Eda Hurd Lord (July 30, 1907 – October 22, 1976) was an American writer and longtime companion of writer Sybille Bedford.

==Early life==
Eda Lord was born in Durango, Mexico on July 30, 1907. Her father, Harvey Lord, was managing a mine there, but the family was forced to flee in late 1910 by the Mexican Revolution. She was the granddaughter of Eda Isadore Hurd (1854-1938) and George Sterling Lord (1850-1916). Her aunt was the visual artist Eda Lord Dixon (1876-1926). The novel "Childsplay" is an semi-autobiographical novel recounting in part Lord's life as a child living with her grandmother in Evanston, Illinois.

After her father's death in 1920, she went to live with her grandmother in La Jolla, California, where she attended The Bishop's School and became friends with M. F. K. Fisher.

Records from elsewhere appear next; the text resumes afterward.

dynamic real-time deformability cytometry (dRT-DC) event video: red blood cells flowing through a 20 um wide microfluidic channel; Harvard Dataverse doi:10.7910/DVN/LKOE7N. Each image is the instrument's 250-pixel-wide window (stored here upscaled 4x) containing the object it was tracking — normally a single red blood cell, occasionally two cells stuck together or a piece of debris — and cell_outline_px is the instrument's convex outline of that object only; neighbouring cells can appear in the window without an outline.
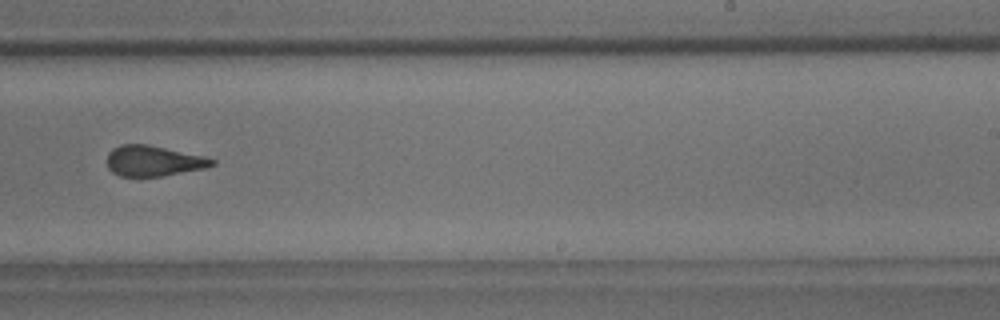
{"species": "common noctule bat (a hibernating species)", "species_latin": "Nyctalus noctula", "temperature_condition": "room temperature", "stored_images_in_passage": 10, "camera_frame_rate_fps": 3000, "um_per_image_px": 0.085, "animal": {"sex": "male", "body_mass_g": 18.8}, "frame": {"image": 1, "passage_image": 10, "time_ms": 11.0, "image_size_px": [1000, 320], "cell_outline_px": [[216, 164], [204, 168], [164, 176], [120, 176], [112, 172], [108, 168], [108, 152], [112, 148], [120, 144], [148, 144], [204, 156], [216, 160]], "centroid_in_image_um": [13.04, 13.67], "position_along_channel_um": 276.0, "area_um2": 18.73}}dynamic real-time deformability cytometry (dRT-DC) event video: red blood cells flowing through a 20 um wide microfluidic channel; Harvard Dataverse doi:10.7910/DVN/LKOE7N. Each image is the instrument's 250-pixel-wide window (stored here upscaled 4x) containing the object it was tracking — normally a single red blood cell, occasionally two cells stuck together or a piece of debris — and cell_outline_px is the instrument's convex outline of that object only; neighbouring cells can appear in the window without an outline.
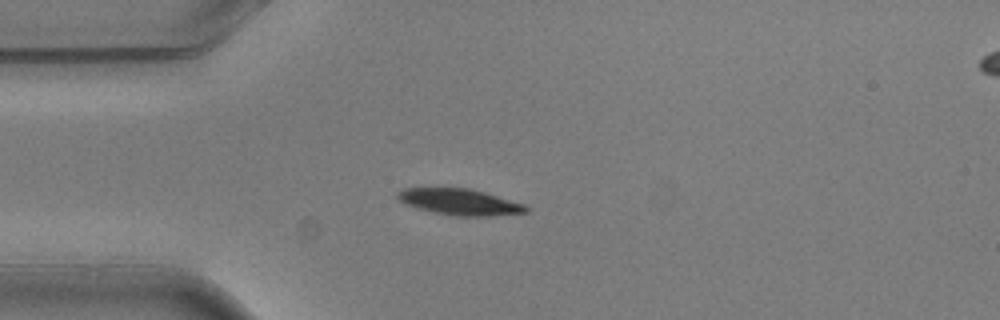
{"species": "common noctule bat (a hibernating species)", "species_latin": "Nyctalus noctula", "temperature_condition": "warm", "stored_images_in_passage": 8, "camera_frame_rate_fps": 3000, "um_per_image_px": 0.085, "animal": {"sex": "male", "body_mass_g": 20.5, "forearm_length_mm": 52.5}, "frame": {"image": 1, "passage_image": 2, "time_ms": 0.333, "image_size_px": [1000, 320], "cell_outline_px": [[528, 212], [488, 216], [456, 216], [432, 212], [408, 204], [400, 200], [396, 196], [396, 192], [404, 188], [468, 188], [484, 192], [524, 204], [528, 208]], "centroid_in_image_um": [39.08, 17.16], "position_along_channel_um": 45.9, "area_um2": 19.31}}
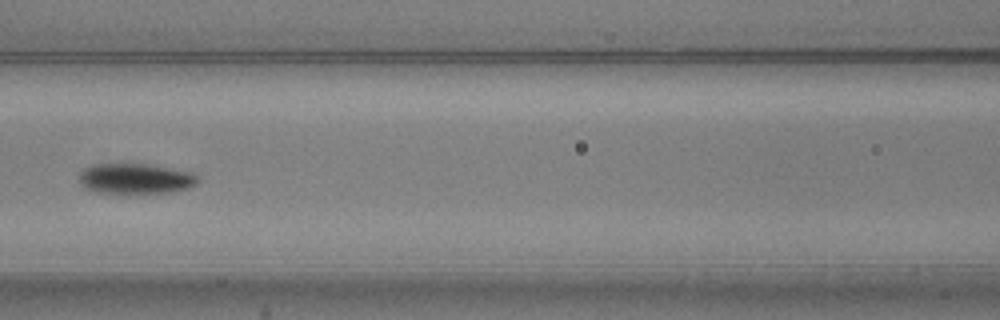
{"frame": {"image": 2, "passage_image": 5, "time_ms": 1.333, "image_size_px": [1000, 320], "cell_outline_px": [[200, 180], [196, 184], [188, 188], [172, 192], [96, 192], [84, 188], [80, 184], [80, 172], [84, 168], [92, 164], [148, 164], [192, 172], [200, 176]], "centroid_in_image_um": [11.54, 15.17], "position_along_channel_um": 155.1, "area_um2": 20.92}}
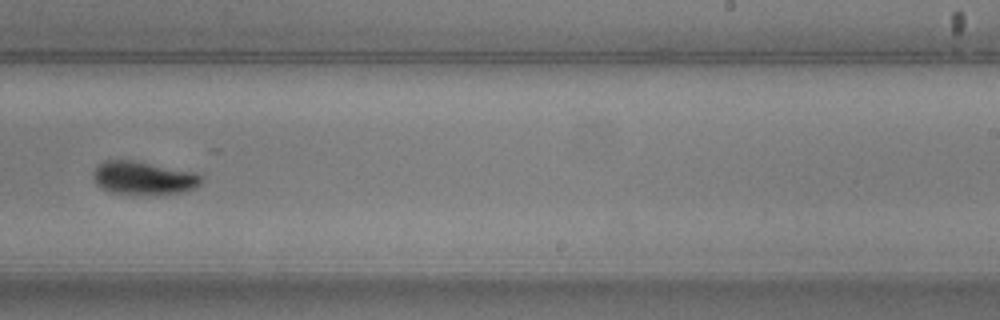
{"frame": {"image": 3, "passage_image": 8, "time_ms": 2.333, "image_size_px": [1000, 320], "cell_outline_px": [[204, 180], [200, 184], [188, 192], [112, 192], [100, 188], [96, 184], [92, 176], [92, 172], [104, 160], [132, 160], [196, 172], [204, 176]], "centroid_in_image_um": [12.22, 15.09], "position_along_channel_um": 276.8, "area_um2": 20.46}}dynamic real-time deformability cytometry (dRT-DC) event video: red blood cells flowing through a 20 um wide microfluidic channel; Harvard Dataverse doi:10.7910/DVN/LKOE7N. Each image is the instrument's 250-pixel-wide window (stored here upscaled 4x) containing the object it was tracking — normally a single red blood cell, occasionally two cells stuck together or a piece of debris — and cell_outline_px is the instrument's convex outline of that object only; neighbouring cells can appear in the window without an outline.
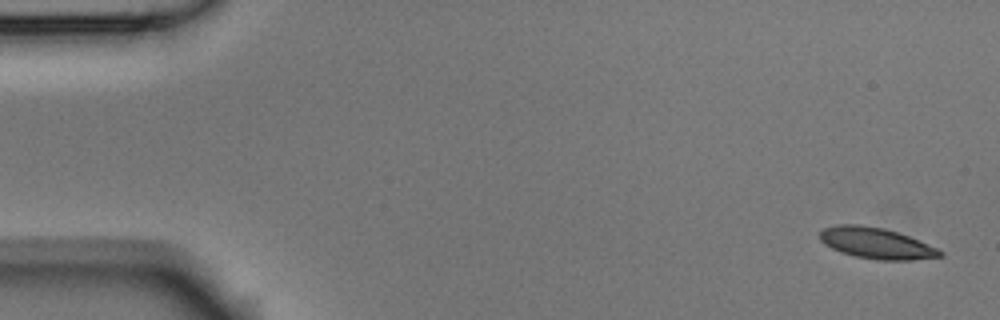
{"species": "Egyptian fruit bat (a non-hibernating species)", "species_latin": "Rousettus aegyptiacus", "temperature_condition": "room temperature", "stored_images_in_passage": 6, "segment_of_instrument_passage": [1, 2], "camera_frame_rate_fps": 3000, "um_per_image_px": 0.085, "animal": {"sex": "male"}, "frame": {"image": 1, "passage_image": 1, "time_ms": 0.0, "image_size_px": [1000, 320], "cell_outline_px": [[944, 256], [912, 260], [876, 260], [856, 256], [840, 252], [824, 244], [820, 240], [820, 232], [824, 228], [836, 224], [860, 224], [884, 228], [908, 236], [936, 248], [944, 252]], "centroid_in_image_um": [74.46, 20.67], "position_along_channel_um": 10.5, "area_um2": 21.68}}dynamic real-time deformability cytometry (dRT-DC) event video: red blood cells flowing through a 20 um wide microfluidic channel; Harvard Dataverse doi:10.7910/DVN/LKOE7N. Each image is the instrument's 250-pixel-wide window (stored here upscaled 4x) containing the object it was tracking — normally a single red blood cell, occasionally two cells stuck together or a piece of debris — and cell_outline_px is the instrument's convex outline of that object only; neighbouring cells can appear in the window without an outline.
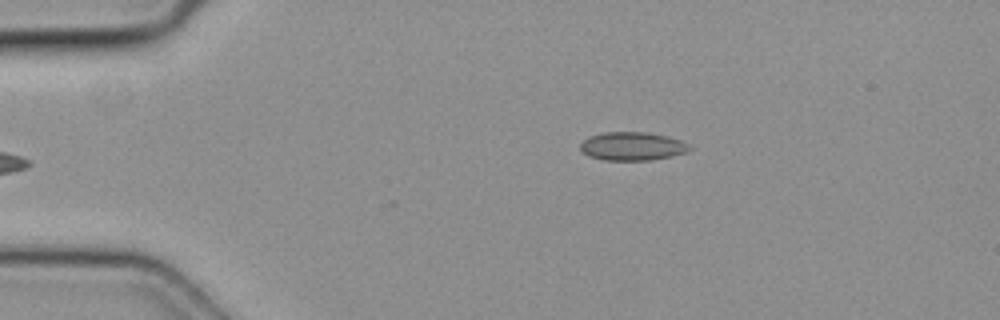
{"species": "common noctule bat (a hibernating species)", "species_latin": "Nyctalus noctula", "temperature_condition": "cold", "stored_images_in_passage": 3, "camera_frame_rate_fps": 3000, "um_per_image_px": 0.085, "animal": {"sex": "female", "body_mass_g": 19.3, "forearm_length_mm": 54.1}, "frame": {"image": 1, "passage_image": 1, "time_ms": 0.0, "image_size_px": [1000, 320], "cell_outline_px": [[692, 148], [684, 152], [672, 156], [652, 160], [604, 160], [588, 156], [580, 148], [580, 144], [588, 136], [604, 132], [648, 132], [668, 136], [680, 140], [688, 144]], "centroid_in_image_um": [53.73, 12.42], "position_along_channel_um": 31.3, "area_um2": 18.09}}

She attended but did not graduate from Stanford University.

==Career==
Eda Lord is the author of three auto-biographical novels Childsplay, A Matter of Choosing, and Extenuating Circumstances. She also wrote short stories published in the Paris Review and Harper's Bazaar.

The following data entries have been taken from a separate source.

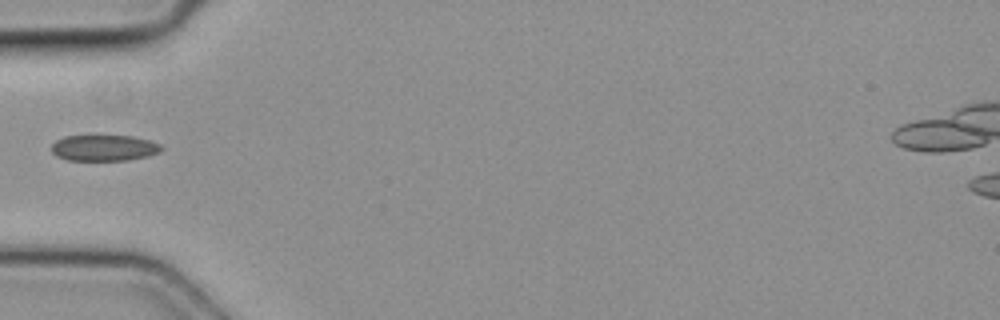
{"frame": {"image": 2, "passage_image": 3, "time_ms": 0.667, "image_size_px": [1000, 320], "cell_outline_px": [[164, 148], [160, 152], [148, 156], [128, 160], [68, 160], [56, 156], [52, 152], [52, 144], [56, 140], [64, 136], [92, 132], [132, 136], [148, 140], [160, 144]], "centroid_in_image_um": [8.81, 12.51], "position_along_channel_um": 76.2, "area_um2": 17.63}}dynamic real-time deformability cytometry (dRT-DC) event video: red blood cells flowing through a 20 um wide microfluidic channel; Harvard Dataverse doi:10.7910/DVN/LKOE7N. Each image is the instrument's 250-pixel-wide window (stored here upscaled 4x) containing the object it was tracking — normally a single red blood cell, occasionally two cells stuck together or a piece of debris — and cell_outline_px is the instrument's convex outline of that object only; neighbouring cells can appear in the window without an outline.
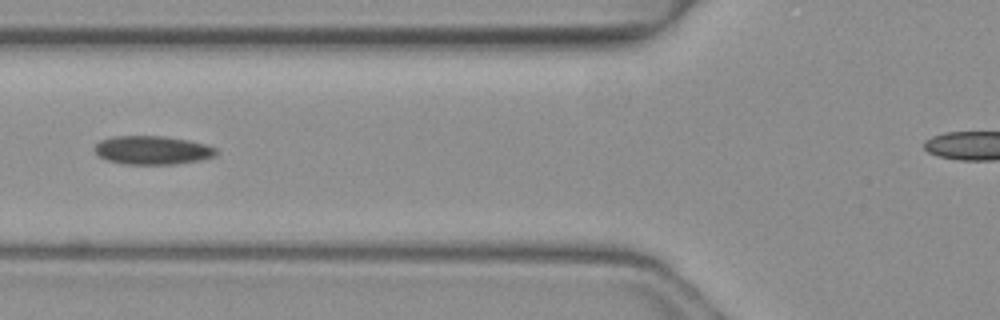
{"species": "common noctule bat (a hibernating species)", "species_latin": "Nyctalus noctula", "temperature_condition": "warm", "stored_images_in_passage": 4, "camera_frame_rate_fps": 3000, "um_per_image_px": 0.085, "animal": {"sex": "female", "body_mass_g": 19.3, "forearm_length_mm": 54.1}, "frame": {"image": 1, "passage_image": 4, "time_ms": 1.0, "image_size_px": [1000, 320], "cell_outline_px": [[220, 152], [216, 156], [200, 160], [176, 164], [124, 164], [108, 160], [100, 156], [92, 148], [100, 140], [112, 136], [164, 136], [188, 140], [204, 144], [216, 148]], "centroid_in_image_um": [12.97, 12.76], "position_along_channel_um": 112.8, "area_um2": 20.35}}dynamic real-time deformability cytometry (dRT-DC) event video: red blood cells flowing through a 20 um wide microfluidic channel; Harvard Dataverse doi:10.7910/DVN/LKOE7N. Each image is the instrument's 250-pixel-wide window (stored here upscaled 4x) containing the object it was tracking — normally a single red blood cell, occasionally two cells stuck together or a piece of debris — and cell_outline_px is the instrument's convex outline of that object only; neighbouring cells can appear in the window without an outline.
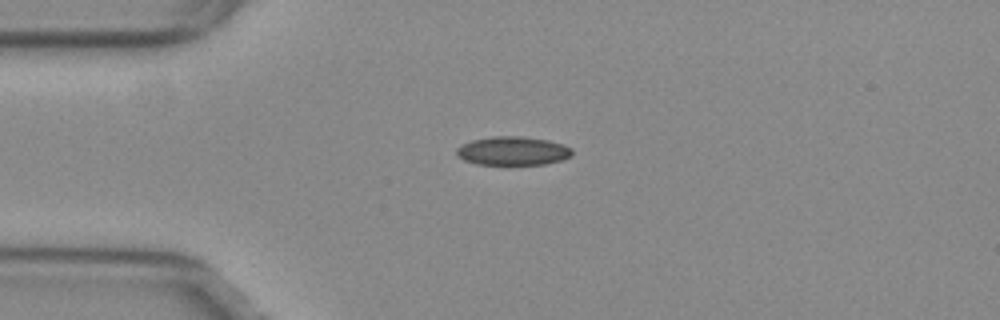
{"species": "common noctule bat (a hibernating species)", "species_latin": "Nyctalus noctula", "temperature_condition": "warm", "stored_images_in_passage": 19, "camera_frame_rate_fps": 3000, "um_per_image_px": 0.085, "animal": {"sex": "female", "body_mass_g": 29.2, "forearm_length_mm": 56.3}, "frame": {"image": 1, "passage_image": 1, "time_ms": 0.0, "image_size_px": [1000, 320], "cell_outline_px": [[572, 156], [560, 160], [544, 164], [476, 164], [464, 160], [456, 156], [456, 148], [472, 140], [492, 136], [520, 136], [548, 140], [564, 144], [572, 148]], "centroid_in_image_um": [43.59, 12.82], "position_along_channel_um": 41.4, "area_um2": 19.31}}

From 1975 to 1976, she was District 12 Chairman of the Inner Wheel Club.

==Personal life==
Lord moved to France before World War II and was taken prisoner by the Germans for a short period as a citizen of an enemy country.

Lord, openly lesbian, was the longtime companion of Sybille Bedford, with whom she had a 20 years long relationship. According to Quicksands, Bedford's biography, Lord was an alcoholic.

In her book An Alphabet for Gourmets, Mary Frances Kennedy Fisher admitted to have had an early schoolgirl crush on Eda Lord.

She was friends with Barbara Perkins Gamow and some of her letters to Gamow are preserved in the George Gamow and Barbara Gamow Papers at the Library of Congress.

She was a lifelong smoker and contracted throat cancer. Soon after she had hysterectomy surgery for a hemorrhage and in her weakened conditioned died soon after on October 22, 1976.